Problem statement — Could you give back the records exactly, taking out the pictures?

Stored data

• • •

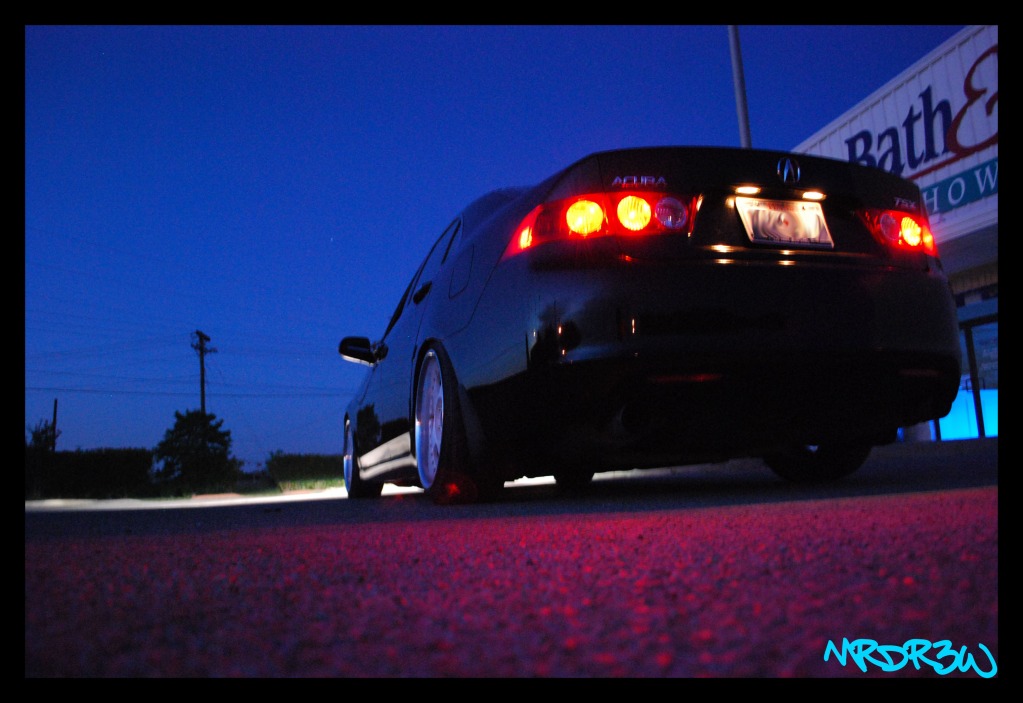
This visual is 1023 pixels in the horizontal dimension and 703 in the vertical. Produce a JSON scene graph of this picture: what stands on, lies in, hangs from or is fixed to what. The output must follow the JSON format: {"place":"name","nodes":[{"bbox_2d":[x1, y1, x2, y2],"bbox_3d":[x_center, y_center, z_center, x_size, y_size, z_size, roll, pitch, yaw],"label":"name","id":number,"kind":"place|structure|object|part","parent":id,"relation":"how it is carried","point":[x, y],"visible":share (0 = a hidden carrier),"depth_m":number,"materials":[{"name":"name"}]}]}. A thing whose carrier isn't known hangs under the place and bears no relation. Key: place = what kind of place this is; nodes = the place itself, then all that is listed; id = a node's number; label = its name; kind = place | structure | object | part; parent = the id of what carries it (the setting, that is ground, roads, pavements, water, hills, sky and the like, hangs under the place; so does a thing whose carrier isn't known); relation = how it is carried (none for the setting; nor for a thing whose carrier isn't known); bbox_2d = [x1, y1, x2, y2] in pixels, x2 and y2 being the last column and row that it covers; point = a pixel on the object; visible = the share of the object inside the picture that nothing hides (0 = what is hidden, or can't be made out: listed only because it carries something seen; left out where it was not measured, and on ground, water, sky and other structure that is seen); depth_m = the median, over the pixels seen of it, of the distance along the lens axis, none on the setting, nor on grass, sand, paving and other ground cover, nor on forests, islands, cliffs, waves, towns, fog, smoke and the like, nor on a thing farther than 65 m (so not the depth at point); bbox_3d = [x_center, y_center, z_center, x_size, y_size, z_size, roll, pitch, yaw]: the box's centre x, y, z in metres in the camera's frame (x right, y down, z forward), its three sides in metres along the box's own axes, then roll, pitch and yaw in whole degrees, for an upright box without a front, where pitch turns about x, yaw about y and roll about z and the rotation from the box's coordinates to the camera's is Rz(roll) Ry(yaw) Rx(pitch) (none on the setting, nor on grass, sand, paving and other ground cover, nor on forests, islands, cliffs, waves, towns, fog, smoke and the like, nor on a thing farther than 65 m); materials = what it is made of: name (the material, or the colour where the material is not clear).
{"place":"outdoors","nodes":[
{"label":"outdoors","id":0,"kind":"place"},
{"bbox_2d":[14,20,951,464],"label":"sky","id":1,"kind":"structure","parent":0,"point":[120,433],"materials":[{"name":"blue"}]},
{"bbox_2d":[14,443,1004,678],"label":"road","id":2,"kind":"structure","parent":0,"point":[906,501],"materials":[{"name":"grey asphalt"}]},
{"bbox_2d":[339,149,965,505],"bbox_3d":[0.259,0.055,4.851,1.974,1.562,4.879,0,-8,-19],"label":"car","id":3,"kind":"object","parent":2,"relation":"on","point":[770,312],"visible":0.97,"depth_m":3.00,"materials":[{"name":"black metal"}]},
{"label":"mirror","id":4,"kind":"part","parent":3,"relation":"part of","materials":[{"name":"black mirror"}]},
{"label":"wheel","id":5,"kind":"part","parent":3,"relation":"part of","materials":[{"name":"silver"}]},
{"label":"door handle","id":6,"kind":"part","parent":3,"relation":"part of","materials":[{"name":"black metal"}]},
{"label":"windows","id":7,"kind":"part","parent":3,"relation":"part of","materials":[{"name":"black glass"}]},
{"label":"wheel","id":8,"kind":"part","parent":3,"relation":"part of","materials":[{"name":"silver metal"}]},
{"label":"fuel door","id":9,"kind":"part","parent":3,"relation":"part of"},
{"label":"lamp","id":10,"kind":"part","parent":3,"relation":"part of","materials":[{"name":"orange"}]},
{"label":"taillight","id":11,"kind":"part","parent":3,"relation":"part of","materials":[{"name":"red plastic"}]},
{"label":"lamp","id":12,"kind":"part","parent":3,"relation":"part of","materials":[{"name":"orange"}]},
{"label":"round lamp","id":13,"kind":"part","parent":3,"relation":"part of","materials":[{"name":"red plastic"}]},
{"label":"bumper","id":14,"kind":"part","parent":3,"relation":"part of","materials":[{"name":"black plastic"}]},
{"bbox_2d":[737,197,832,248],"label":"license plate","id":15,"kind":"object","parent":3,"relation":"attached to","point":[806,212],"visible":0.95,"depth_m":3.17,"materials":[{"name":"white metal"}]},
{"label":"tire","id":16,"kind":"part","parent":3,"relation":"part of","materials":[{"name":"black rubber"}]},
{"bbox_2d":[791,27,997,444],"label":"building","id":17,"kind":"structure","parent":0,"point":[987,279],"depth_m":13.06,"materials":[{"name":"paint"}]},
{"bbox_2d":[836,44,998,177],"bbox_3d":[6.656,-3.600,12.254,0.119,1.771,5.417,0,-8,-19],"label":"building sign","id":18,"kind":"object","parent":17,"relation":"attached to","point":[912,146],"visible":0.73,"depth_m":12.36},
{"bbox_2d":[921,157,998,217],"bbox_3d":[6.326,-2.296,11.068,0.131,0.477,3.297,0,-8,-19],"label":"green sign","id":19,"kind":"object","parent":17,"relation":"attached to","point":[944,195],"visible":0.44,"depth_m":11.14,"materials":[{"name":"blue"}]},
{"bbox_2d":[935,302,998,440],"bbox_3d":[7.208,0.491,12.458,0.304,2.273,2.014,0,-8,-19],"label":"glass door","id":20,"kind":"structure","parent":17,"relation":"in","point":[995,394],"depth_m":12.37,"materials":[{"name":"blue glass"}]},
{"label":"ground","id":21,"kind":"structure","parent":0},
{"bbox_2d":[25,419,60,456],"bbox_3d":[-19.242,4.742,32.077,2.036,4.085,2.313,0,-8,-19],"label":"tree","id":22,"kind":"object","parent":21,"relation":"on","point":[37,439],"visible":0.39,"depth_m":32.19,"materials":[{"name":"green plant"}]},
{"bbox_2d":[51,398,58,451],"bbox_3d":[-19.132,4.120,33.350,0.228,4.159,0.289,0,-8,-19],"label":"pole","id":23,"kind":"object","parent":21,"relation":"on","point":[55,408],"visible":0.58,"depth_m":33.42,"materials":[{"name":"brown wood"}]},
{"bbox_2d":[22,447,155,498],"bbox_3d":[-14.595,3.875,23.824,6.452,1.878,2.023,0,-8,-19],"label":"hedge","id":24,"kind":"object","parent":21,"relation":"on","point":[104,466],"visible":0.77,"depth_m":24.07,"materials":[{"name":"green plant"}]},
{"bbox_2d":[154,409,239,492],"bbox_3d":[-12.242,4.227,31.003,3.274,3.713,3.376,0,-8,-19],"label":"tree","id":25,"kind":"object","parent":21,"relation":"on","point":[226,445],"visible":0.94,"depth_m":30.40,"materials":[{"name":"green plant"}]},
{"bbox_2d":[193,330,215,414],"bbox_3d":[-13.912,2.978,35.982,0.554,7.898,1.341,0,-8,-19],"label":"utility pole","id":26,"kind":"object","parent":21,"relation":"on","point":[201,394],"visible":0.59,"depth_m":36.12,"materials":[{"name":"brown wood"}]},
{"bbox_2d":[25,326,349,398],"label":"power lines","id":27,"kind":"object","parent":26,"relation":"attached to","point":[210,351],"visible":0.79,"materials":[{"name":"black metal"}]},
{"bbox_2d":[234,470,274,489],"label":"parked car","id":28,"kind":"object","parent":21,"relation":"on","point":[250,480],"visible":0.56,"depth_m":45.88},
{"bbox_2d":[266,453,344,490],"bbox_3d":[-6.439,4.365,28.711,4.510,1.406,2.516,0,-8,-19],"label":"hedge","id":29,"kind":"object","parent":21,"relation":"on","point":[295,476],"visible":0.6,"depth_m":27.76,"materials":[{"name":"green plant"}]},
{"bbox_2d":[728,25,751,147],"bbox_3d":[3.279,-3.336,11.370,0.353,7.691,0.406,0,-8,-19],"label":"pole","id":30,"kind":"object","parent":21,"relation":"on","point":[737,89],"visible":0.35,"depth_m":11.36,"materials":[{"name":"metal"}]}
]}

• • •

Response —
This visual is 1023 pixels in the horizontal dimension and 703 in the vertical. Produce a JSON scene graph of this picture: what stands on, lies in, hangs from or is fixed to what. The output must follow the JSON format: {"place":"name","nodes":[{"bbox_2d":[x1, y1, x2, y2],"bbox_3d":[x_center, y_center, z_center, x_size, y_size, z_size, roll, pitch, yaw],"label":"name","id":number,"kind":"place|structure|object|part","parent":id,"relation":"how it is carried","point":[x, y],"visible":share (0 = a hidden carrier),"depth_m":number,"materials":[{"name":"name"}]}]}. A thing whose carrier isn't known hangs under the place and bears no relation. Key: place = what kind of place this is; nodes = the place itself, then all that is listed; id = a node's number; label = its name; kind = place | structure | object | part; parent = the id of what carries it (the setting, that is ground, roads, pavements, water, hills, sky and the like, hangs under the place; so does a thing whose carrier isn't known); relation = how it is carried (none for the setting; nor for a thing whose carrier isn't known); bbox_2d = [x1, y1, x2, y2] in pixels, x2 and y2 being the last column and row that it covers; point = a pixel on the object; visible = the share of the object inside the picture that nothing hides (0 = what is hidden, or can't be made out: listed only because it carries something seen; left out where it was not measured, and on ground, water, sky and other structure that is seen); depth_m = the median, over the pixels seen of it, of the distance along the lens axis, none on the setting, nor on grass, sand, paving and other ground cover, nor on forests, islands, cliffs, waves, towns, fog, smoke and the like, nor on a thing farther than 65 m (so not the depth at point); bbox_3d = [x_center, y_center, z_center, x_size, y_size, z_size, roll, pitch, yaw]: the box's centre x, y, z in metres in the camera's frame (x right, y down, z forward), its three sides in metres along the box's own axes, then roll, pitch and yaw in whole degrees, for an upright box without a front, where pitch turns about x, yaw about y and roll about z and the rotation from the box's coordinates to the camera's is Rz(roll) Ry(yaw) Rx(pitch) (none on the setting, nor on grass, sand, paving and other ground cover, nor on forests, islands, cliffs, waves, towns, fog, smoke and the like, nor on a thing farther than 65 m); materials = what it is made of: name (the material, or the colour where the material is not clear).
{"place":"outdoors","nodes":[
{"label":"outdoors","id":0,"kind":"place"},
{"bbox_2d":[14,20,951,464],"label":"sky","id":1,"kind":"structure","parent":0,"point":[120,433],"materials":[{"name":"blue"}]},
{"bbox_2d":[14,443,1004,678],"label":"road","id":2,"kind":"structure","parent":0,"point":[906,501],"materials":[{"name":"grey asphalt"}]},
{"bbox_2d":[339,149,965,505],"bbox_3d":[0.259,0.055,4.851,1.974,1.562,4.879,0,-8,-19],"label":"car","id":3,"kind":"object","parent":2,"relation":"on","point":[770,312],"visible":0.97,"depth_m":3.00,"materials":[{"name":"black metal"}]},
{"label":"mirror","id":4,"kind":"part","parent":3,"relation":"part of","materials":[{"name":"black mirror"}]},
{"label":"wheel","id":5,"kind":"part","parent":3,"relation":"part of","materials":[{"name":"silver"}]},
{"label":"door handle","id":6,"kind":"part","parent":3,"relation":"part of","materials":[{"name":"black metal"}]},
{"label":"windows","id":7,"kind":"part","parent":3,"relation":"part of","materials":[{"name":"black glass"}]},
{"label":"wheel","id":8,"kind":"part","parent":3,"relation":"part of","materials":[{"name":"silver metal"}]},
{"label":"fuel door","id":9,"kind":"part","parent":3,"relation":"part of"},
{"label":"lamp","id":10,"kind":"part","parent":3,"relation":"part of","materials":[{"name":"orange"}]},
{"label":"taillight","id":11,"kind":"part","parent":3,"relation":"part of","materials":[{"name":"red plastic"}]},
{"label":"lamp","id":12,"kind":"part","parent":3,"relation":"part of","materials":[{"name":"orange"}]},
{"label":"round lamp","id":13,"kind":"part","parent":3,"relation":"part of","materials":[{"name":"red plastic"}]},
{"label":"bumper","id":14,"kind":"part","parent":3,"relation":"part of","materials":[{"name":"black plastic"}]},
{"bbox_2d":[737,197,832,248],"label":"license plate","id":15,"kind":"object","parent":3,"relation":"attached to","point":[806,212],"visible":0.95,"depth_m":3.17,"materials":[{"name":"white metal"}]},
{"label":"tire","id":16,"kind":"part","parent":3,"relation":"part of","materials":[{"name":"black rubber"}]},
{"bbox_2d":[791,27,997,444],"label":"building","id":17,"kind":"structure","parent":0,"point":[987,279],"depth_m":13.06,"materials":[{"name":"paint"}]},
{"bbox_2d":[836,44,998,177],"bbox_3d":[6.656,-3.600,12.254,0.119,1.771,5.417,0,-8,-19],"label":"building sign","id":18,"kind":"object","parent":17,"relation":"attached to","point":[912,146],"visible":0.73,"depth_m":12.36},
{"bbox_2d":[921,157,998,217],"bbox_3d":[6.326,-2.296,11.068,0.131,0.477,3.297,0,-8,-19],"label":"green sign","id":19,"kind":"object","parent":17,"relation":"attached to","point":[944,195],"visible":0.44,"depth_m":11.14,"materials":[{"name":"blue"}]},
{"bbox_2d":[935,302,998,440],"bbox_3d":[7.208,0.491,12.458,0.304,2.273,2.014,0,-8,-19],"label":"glass door","id":20,"kind":"structure","parent":17,"relation":"in","point":[995,394],"depth_m":12.37,"materials":[{"name":"blue glass"}]},
{"label":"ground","id":21,"kind":"structure","parent":0},
{"bbox_2d":[25,419,60,456],"bbox_3d":[-19.242,4.742,32.077,2.036,4.085,2.313,0,-8,-19],"label":"tree","id":22,"kind":"object","parent":21,"relation":"on","point":[37,439],"visible":0.39,"depth_m":32.19,"materials":[{"name":"green plant"}]},
{"bbox_2d":[51,398,58,451],"bbox_3d":[-19.132,4.120,33.350,0.228,4.159,0.289,0,-8,-19],"label":"pole","id":23,"kind":"object","parent":21,"relation":"on","point":[55,408],"visible":0.58,"depth_m":33.42,"materials":[{"name":"brown wood"}]},
{"bbox_2d":[22,447,155,498],"bbox_3d":[-14.595,3.875,23.824,6.452,1.878,2.023,0,-8,-19],"label":"hedge","id":24,"kind":"object","parent":21,"relation":"on","point":[104,466],"visible":0.77,"depth_m":24.07,"materials":[{"name":"green plant"}]},
{"bbox_2d":[154,409,239,492],"bbox_3d":[-12.242,4.227,31.003,3.274,3.713,3.376,0,-8,-19],"label":"tree","id":25,"kind":"object","parent":21,"relation":"on","point":[226,445],"visible":0.94,"depth_m":30.40,"materials":[{"name":"green plant"}]},
{"bbox_2d":[193,330,215,414],"bbox_3d":[-13.912,2.978,35.982,0.554,7.898,1.341,0,-8,-19],"label":"utility pole","id":26,"kind":"object","parent":21,"relation":"on","point":[201,394],"visible":0.59,"depth_m":36.12,"materials":[{"name":"brown wood"}]},
{"bbox_2d":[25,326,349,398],"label":"power lines","id":27,"kind":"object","parent":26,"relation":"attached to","point":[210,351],"visible":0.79,"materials":[{"name":"black metal"}]},
{"bbox_2d":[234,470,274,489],"label":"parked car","id":28,"kind":"object","parent":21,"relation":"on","point":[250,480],"visible":0.56,"depth_m":45.88},
{"bbox_2d":[266,453,344,490],"bbox_3d":[-6.439,4.365,28.711,4.510,1.406,2.516,0,-8,-19],"label":"hedge","id":29,"kind":"object","parent":21,"relation":"on","point":[295,476],"visible":0.6,"depth_m":27.76,"materials":[{"name":"green plant"}]},
{"bbox_2d":[728,25,751,147],"bbox_3d":[3.279,-3.336,11.370,0.353,7.691,0.406,0,-8,-19],"label":"pole","id":30,"kind":"object","parent":21,"relation":"on","point":[737,89],"visible":0.35,"depth_m":11.36,"materials":[{"name":"metal"}]}
]}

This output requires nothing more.